Fisioterapia al servicio de la Neurologí­a

La Fibrólisis Diacutánea -una técnica muy utilizada en las áreas de la traumatologí­a y la fisioterapia para aliviar el dolor- se emplea en Galicia desde el año 2004. Fue entonces cuando el fisioterapeuta Carlos Manero -alumno de uno de los creadores del método- comenzó a organizar una serie de cursos sobre la materia en la Escuela Universitaria de Fisioterapia de Pontevedra. El objetivo es formar a los fisioterapeutas gallegos y conseguir que utilicen este innovador método en sus consultas. El desafí­o más importante es, sin embargo, probar los beneficios de la técnica en el ámbito de la neurologí­a, un terreno en el que ya se está avanzando

Un equipo de investigadores del Laboratorio de Investigación de Neurofisiologí­a de la Universidad Libre de Bruselas (ULB) -del que forma parte la española Ana Bengoetxea- analiza los efectos que puede tener en el ámbito de la neurologí­a una técnica -que recibe el nombre de Fibrólisis Diacutánea- muy utilizada en las áreas de la traumatologí­a y la fisioterapia para aliviar el dolor, mejorar la cicatrización y acelerar la recuperación del paciente.

Este método innovador -que se basa en la utilización de un sistema de ganchos que permiten profundizar en áreas del cuerpo de difí­cil acceso para romper posibles adherencias entre los músculos y actuar sobre el sistema nervioso- llegó a Galicia de la mano del fisioterapeuta Carlos Manero -alumno del profesor Burnotte en Bélgica- en el año 2004, fecha en la que comenzaron a impartirse los primeros cursos sobre la materia en la Escuela Universitaria de Fisioterapia de Pontevedra.

Los cientí­ficos están comprobando que la técnica es eficaz no sólo a nivel mecánico, sino también a nivel neurofisiológico. Los primeros resultados verán la luz en un plazo de dos o tres años, ya que los datos obtenidos en el laboratorio aún no son concluyentes.

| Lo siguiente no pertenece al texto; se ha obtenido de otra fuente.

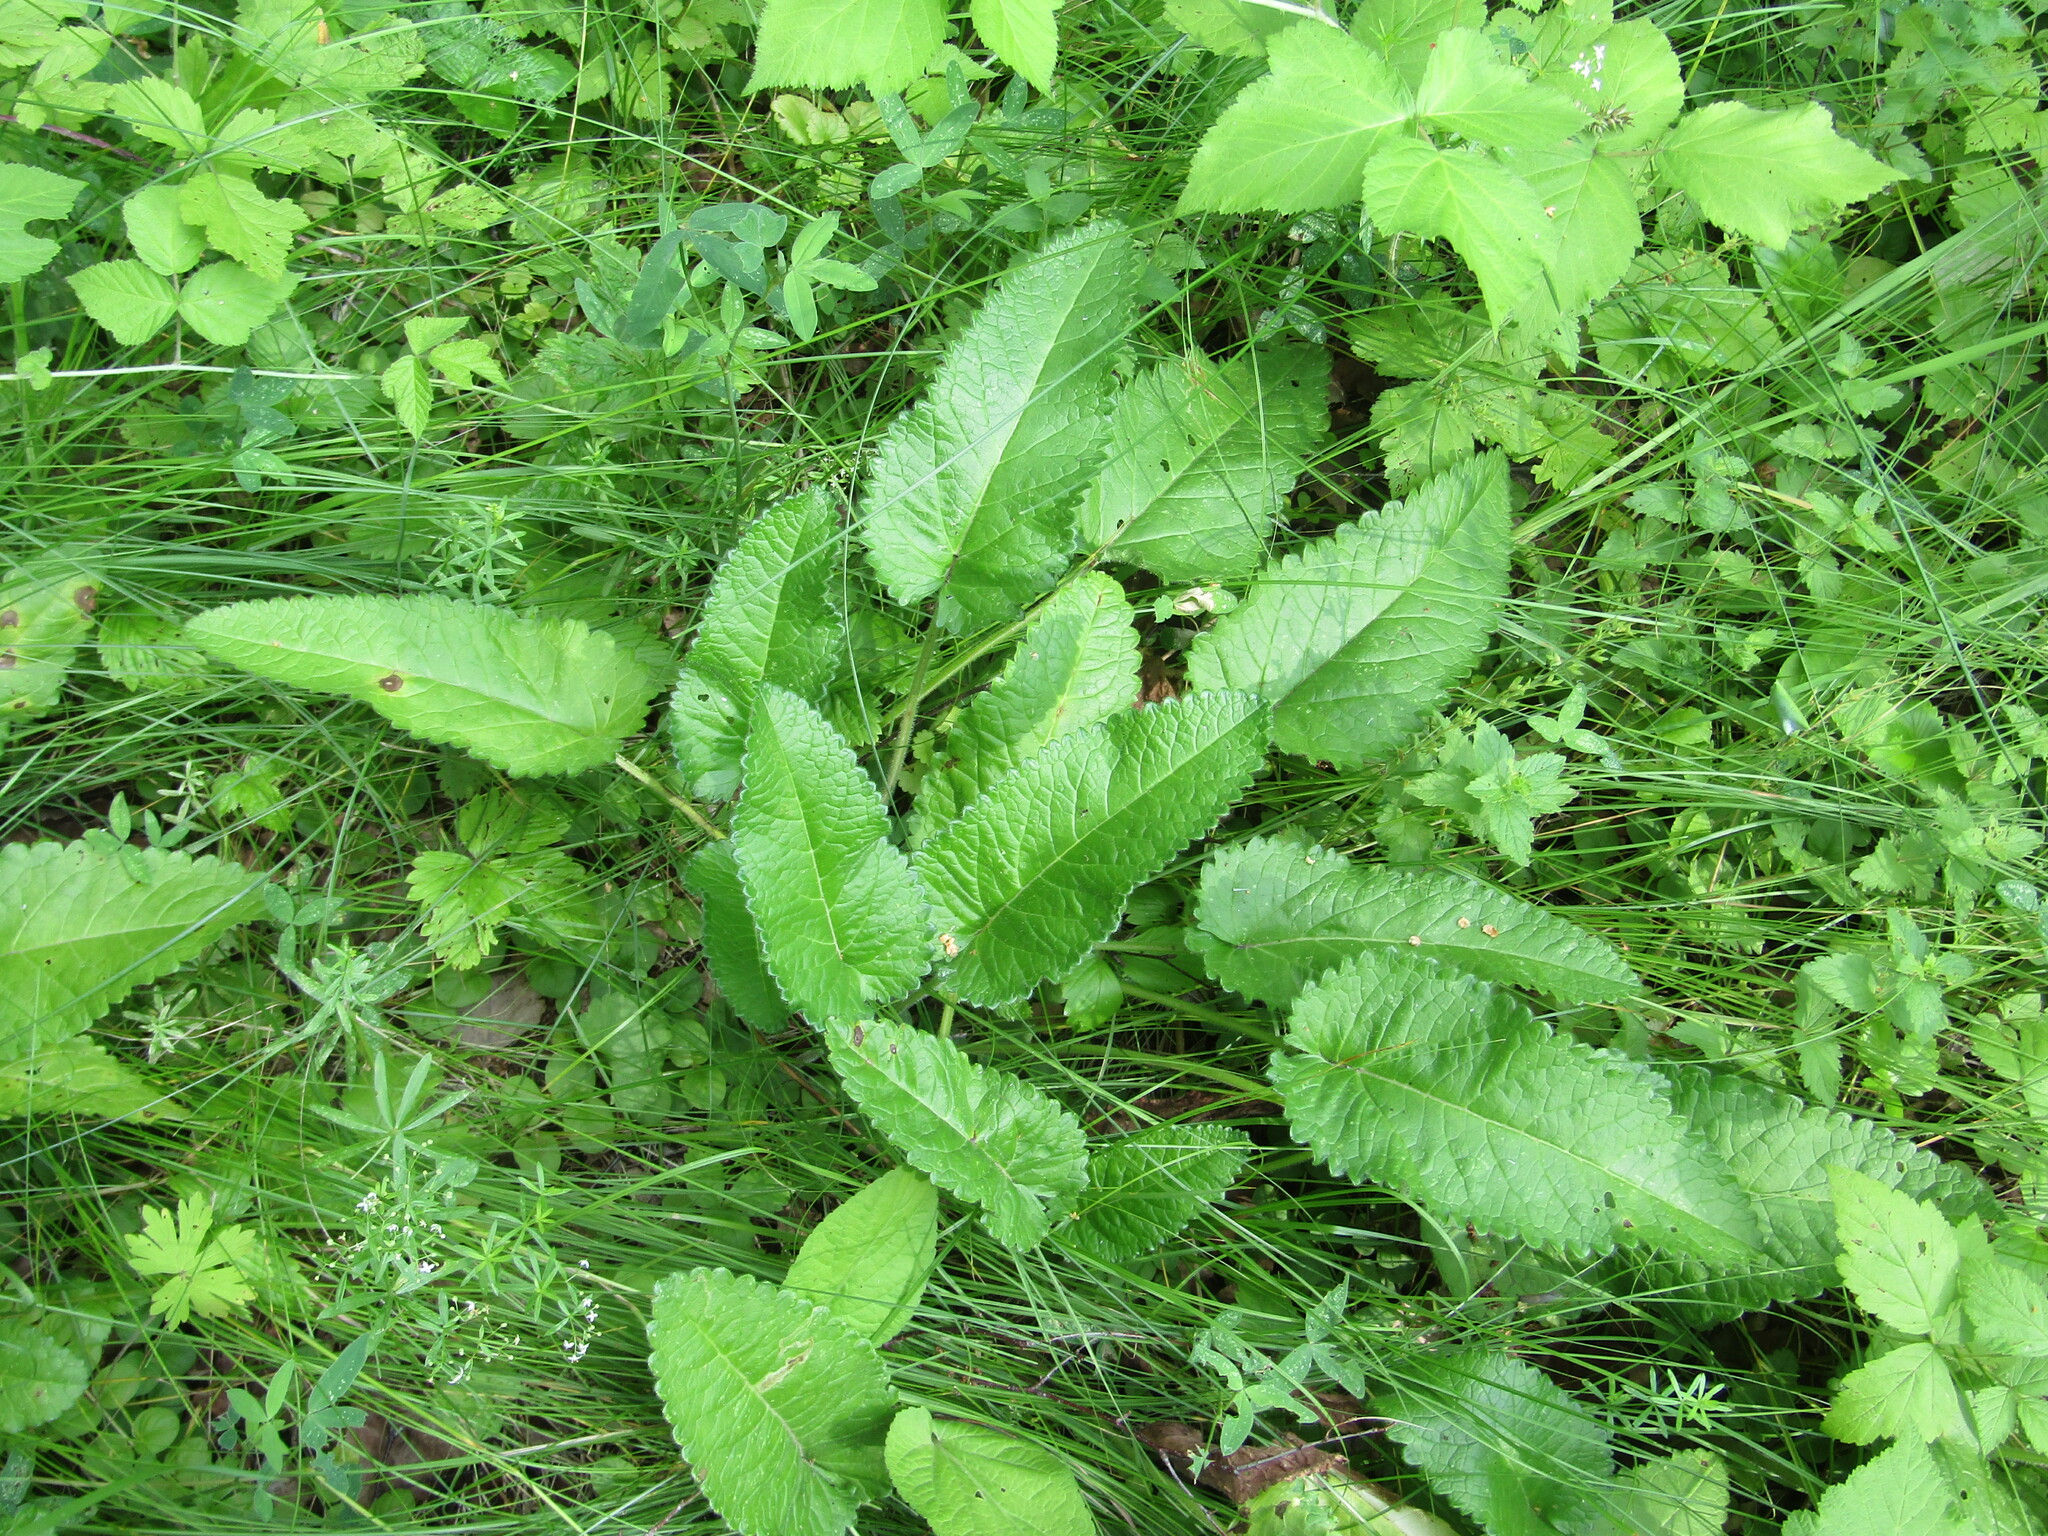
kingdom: Plantae
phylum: Tracheophyta
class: Magnoliopsida
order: Lamiales
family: Lamiaceae
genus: Betonica
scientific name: Betonica officinalis
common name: Bishop's-wort
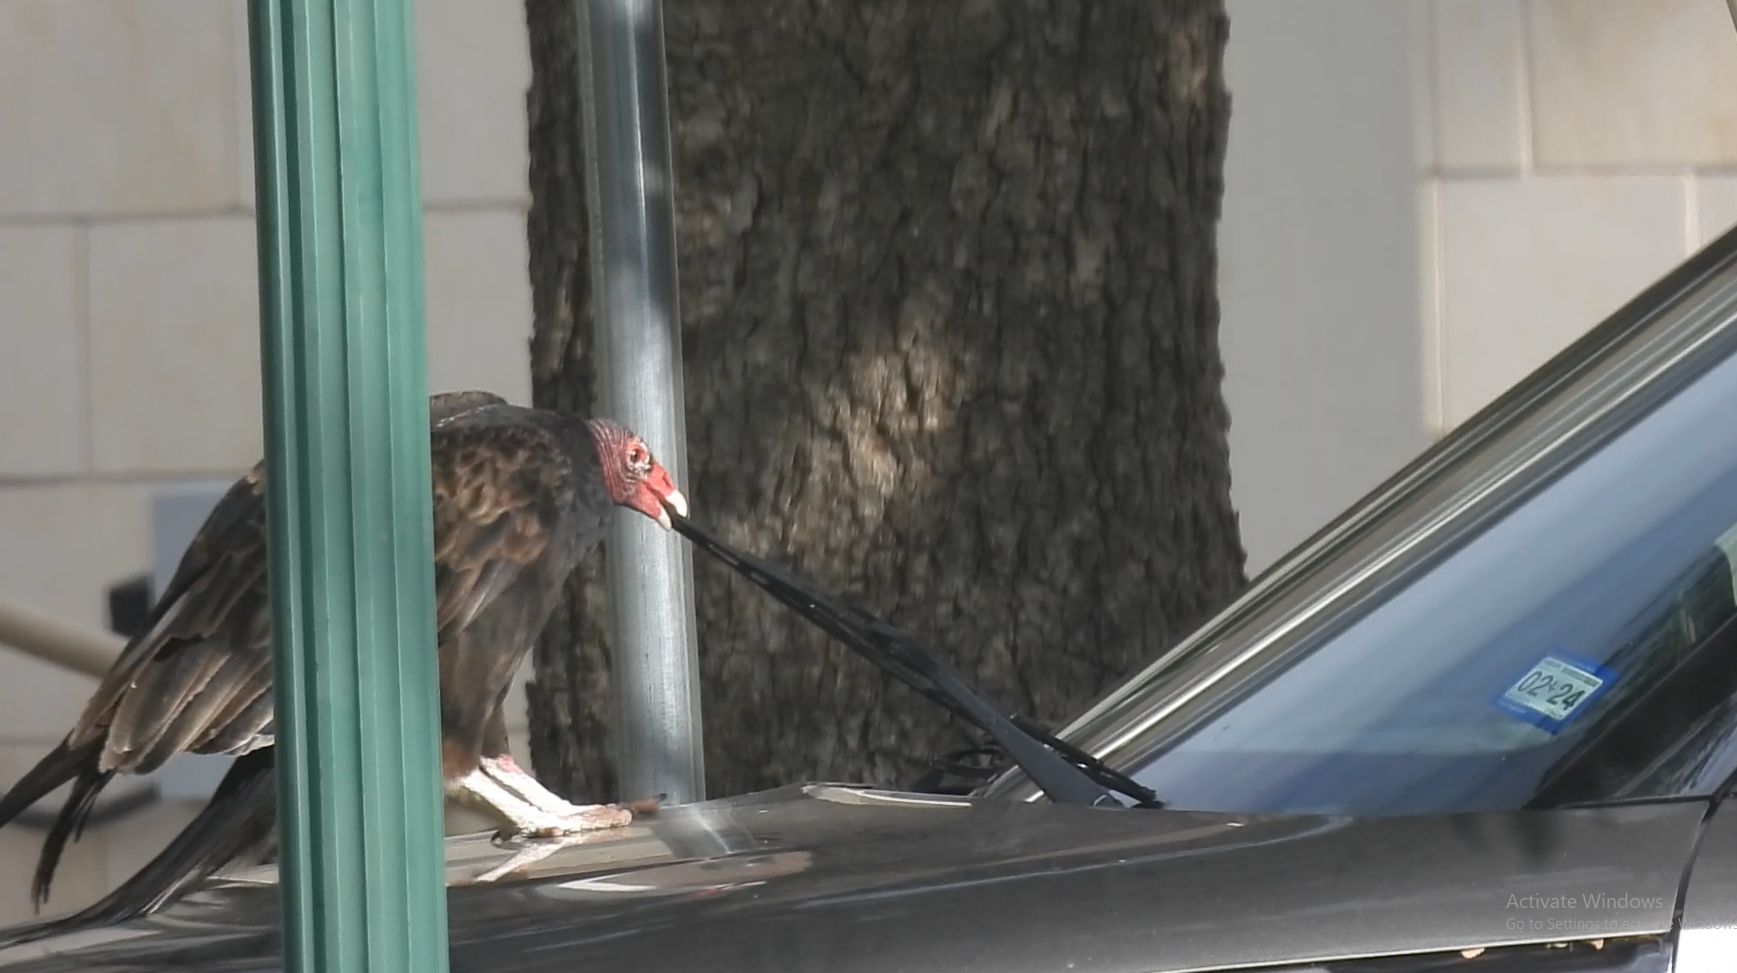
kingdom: Animalia
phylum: Chordata
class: Aves
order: Accipitriformes
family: Cathartidae
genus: Cathartes
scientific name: Cathartes aura
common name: Turkey vulture
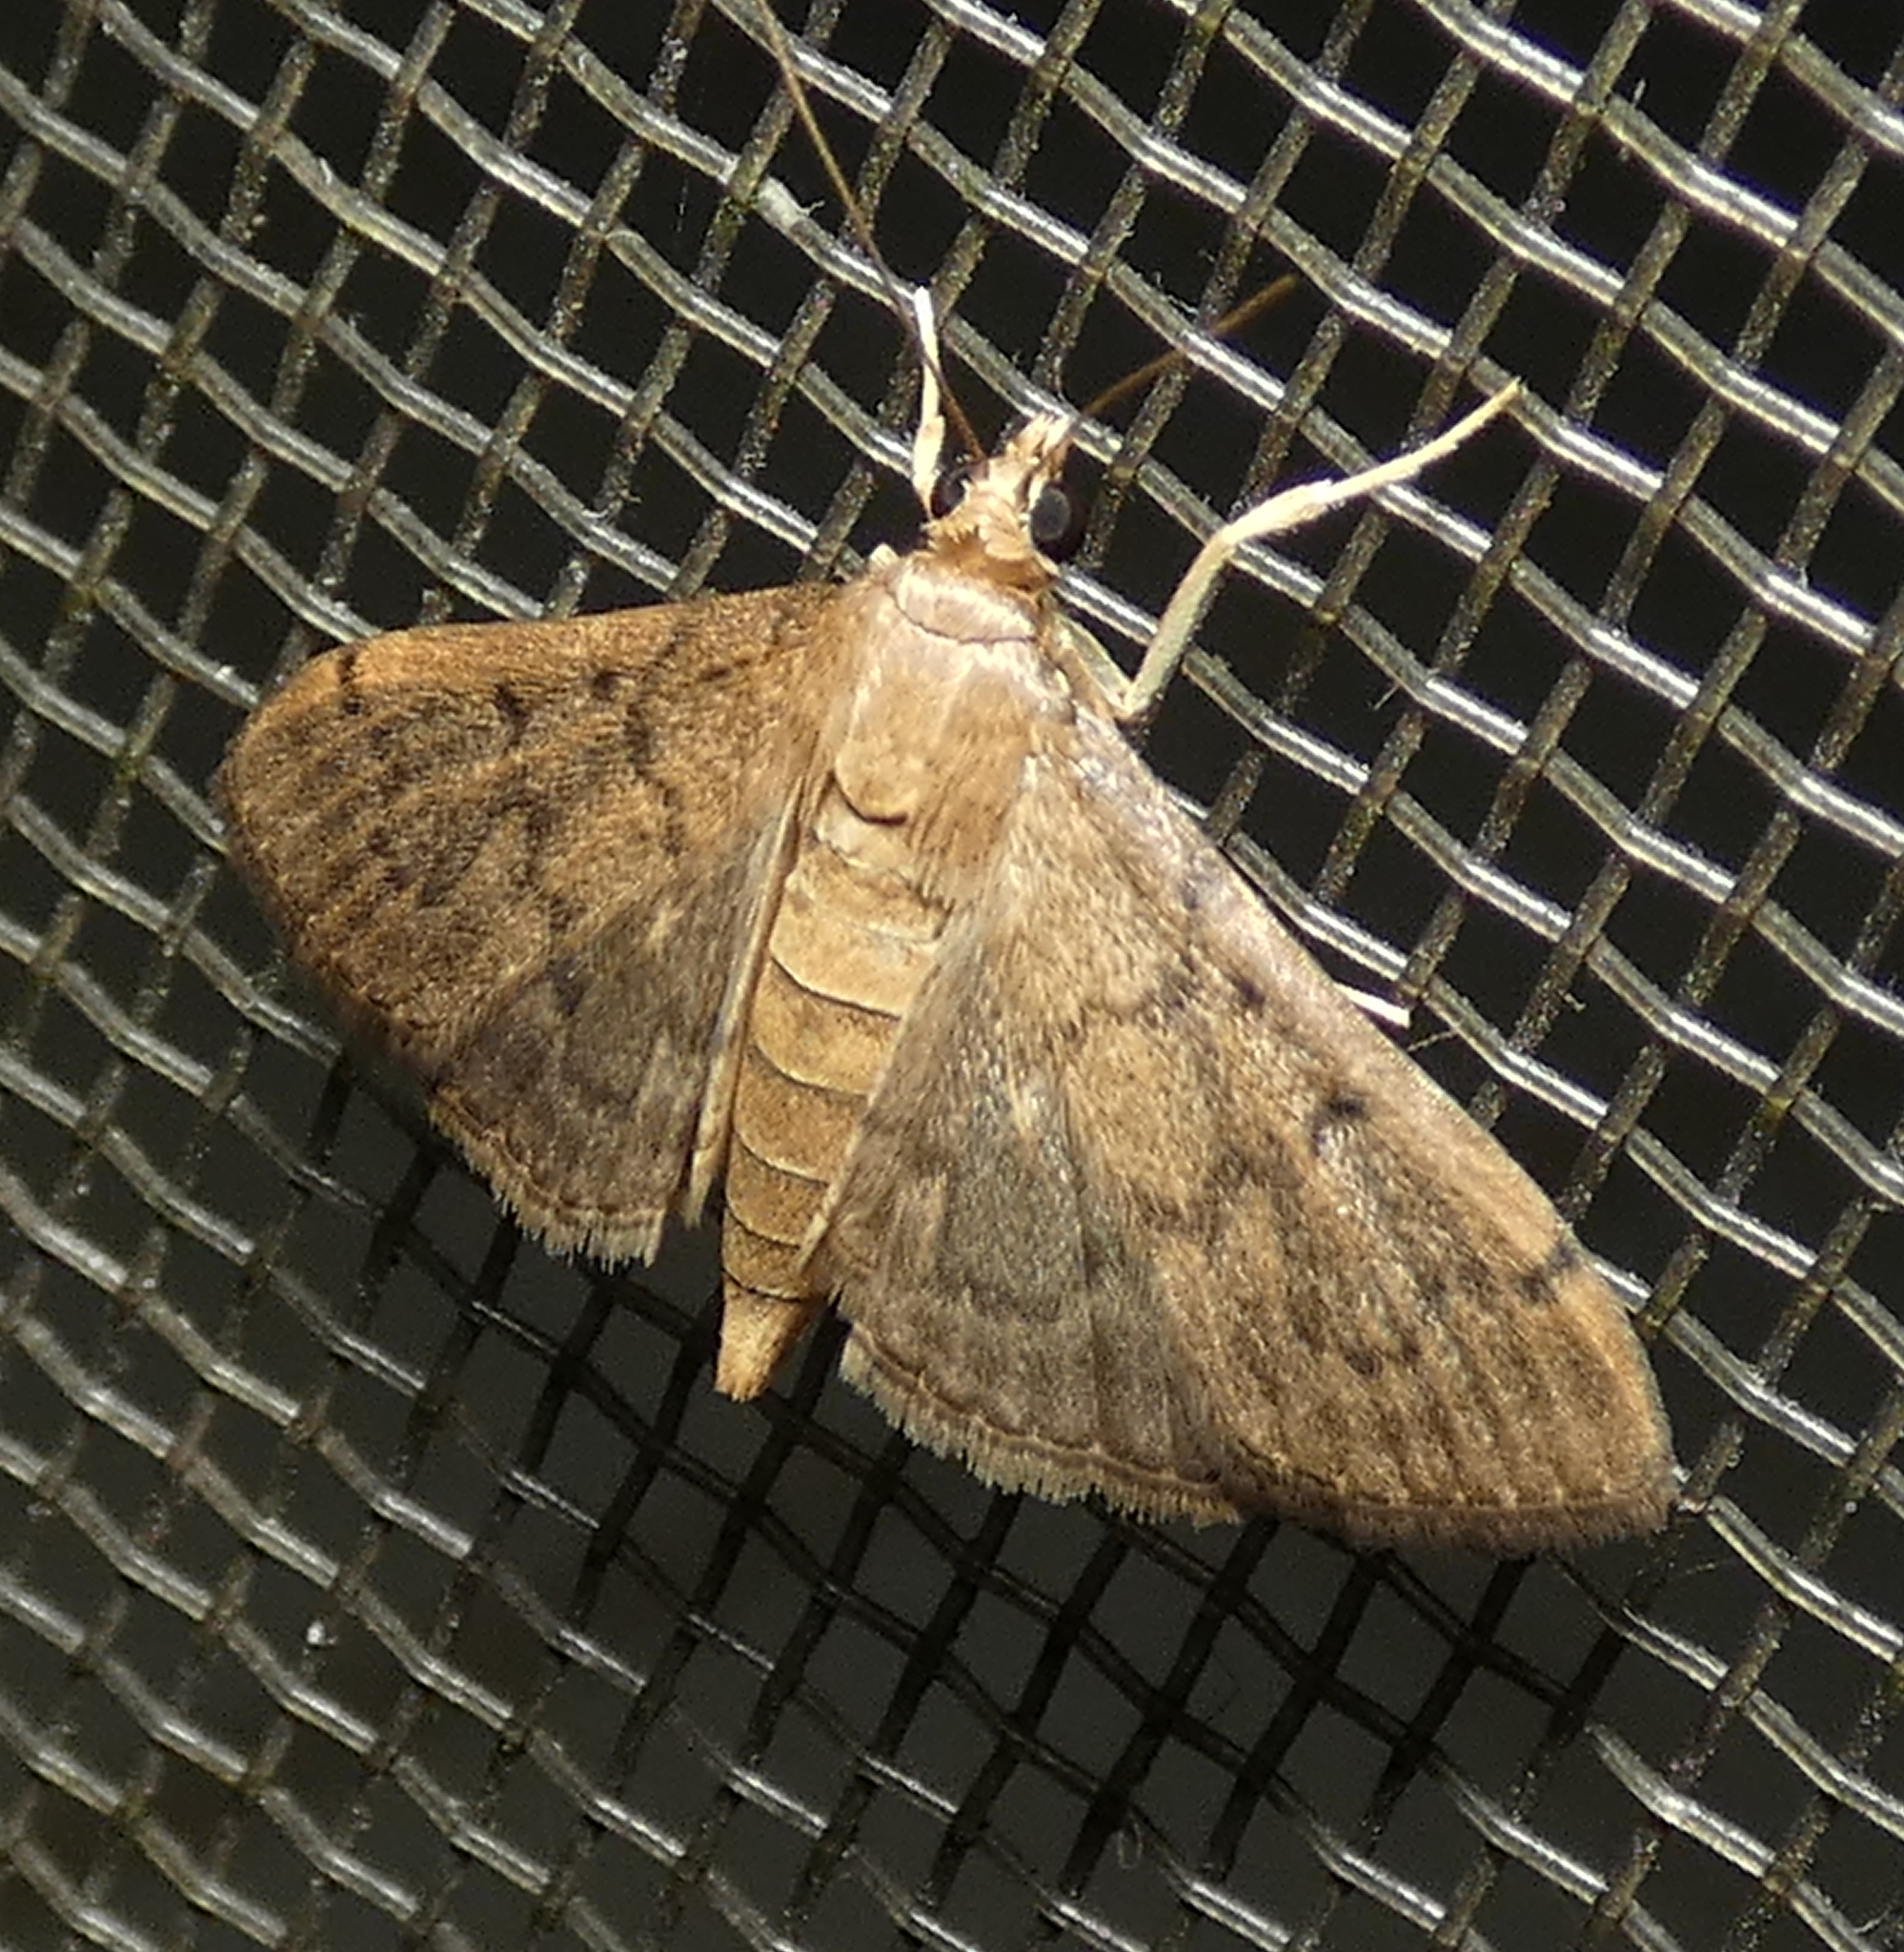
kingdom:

De confirmarse los mejores augurios, las personas que padecen algún tipo de enfermedad neurológica, como puede ser el caso del párkinson, podrán beneficiarse de las ventajas de este método de diagnóstico y tratamiento del dolor.

Los cursos que se celebran en Galicia son fruto de un convenio entre la Universidad y Carlos Manero. í‰ste se encarga de la organización, mientras que la EU de Fisioterapia de Pontevedra cede sus instalaciones y el Colegio de Fisioterapeutas se hace cargo de la publicidad.

El objetivo es, según apunta Carlos Manero, formar a los fisioterapeutas gallegos y conseguir que estos conozcan otros métodos de trabajo y puedan aplicarlos en sus consultas. “Se dice que estas técnicas son novedosas, pero en realidad no lo son porque se utilizan desde hace muchos años. En Bélgica, los ganchos se utilizan desde hace años, y, de hecho, hay hospitales que ya los tienen incorporados”, señala el organizador de los cursos. En la comunidad gallega, salvo casos excepcionales, se organiza un curso cada año, y su acogida es cada vez mayor. En la organización colabora también Pilar Garcí­a, diplomada en Fisioterapia por la Escuela Universitaria de Fisioterapia de A Coruña.

Una de las alumnas del curso es la fisioterapeuta Cristina Carracedo, que utiliza el sistema de ganchos en su consulta. “Yo conocí­ el curso a través de un amigo que lo hizo en Zaragoza. Tan pronto empezó a organizarse en Galicia me matriculé”, dice Cristina Carracedo. “Es una herramienta muy útil, porque te permite profundizar más que con las manos. Yo la utilizo mucho, aunque la utilizaba más antes. Va muy bien para problemas musculares, de codo, de rodilla… En general, los pacientes la acogen bien, pero no a todo el mundo le gusta”, añade sobre el método.

Su creador fue el fisioterapeuta sueco Kurt Ekman, quien trabajó, durante la II Guerra Mundial, en un servicio de fisioterapia en Inglaterra. Los primeros ganchos eran muy rudimentarios, y lo único que hací­an era estirar los músculos y romper las adherencias que pudiera haber entre ellos. Con el paso del tiempo, Ekman transmitió todos sus conocimientos a uno de sus discí­pulos, Jean Burnotte, y le cedió la patente del invento para que difundiera éste por toda Bélgica -Ekman y Burnotte se conocieron por mediación del rey belga en aquel momento, Leopoldo I- y por el resto de Europa.

La técnica se introdujo en España a mediados de los años noventa -alrededor de 1996 ó 1997-, cuando se impartió en la Universidad de Zaragoza el primer curso. Fue Ana Bengoetxea, diplomada en Fisioterapia por la Universidad de Zaragoza y que en ese momento estaba cursando la licenciatura en Bélgica, quien inició los contactos.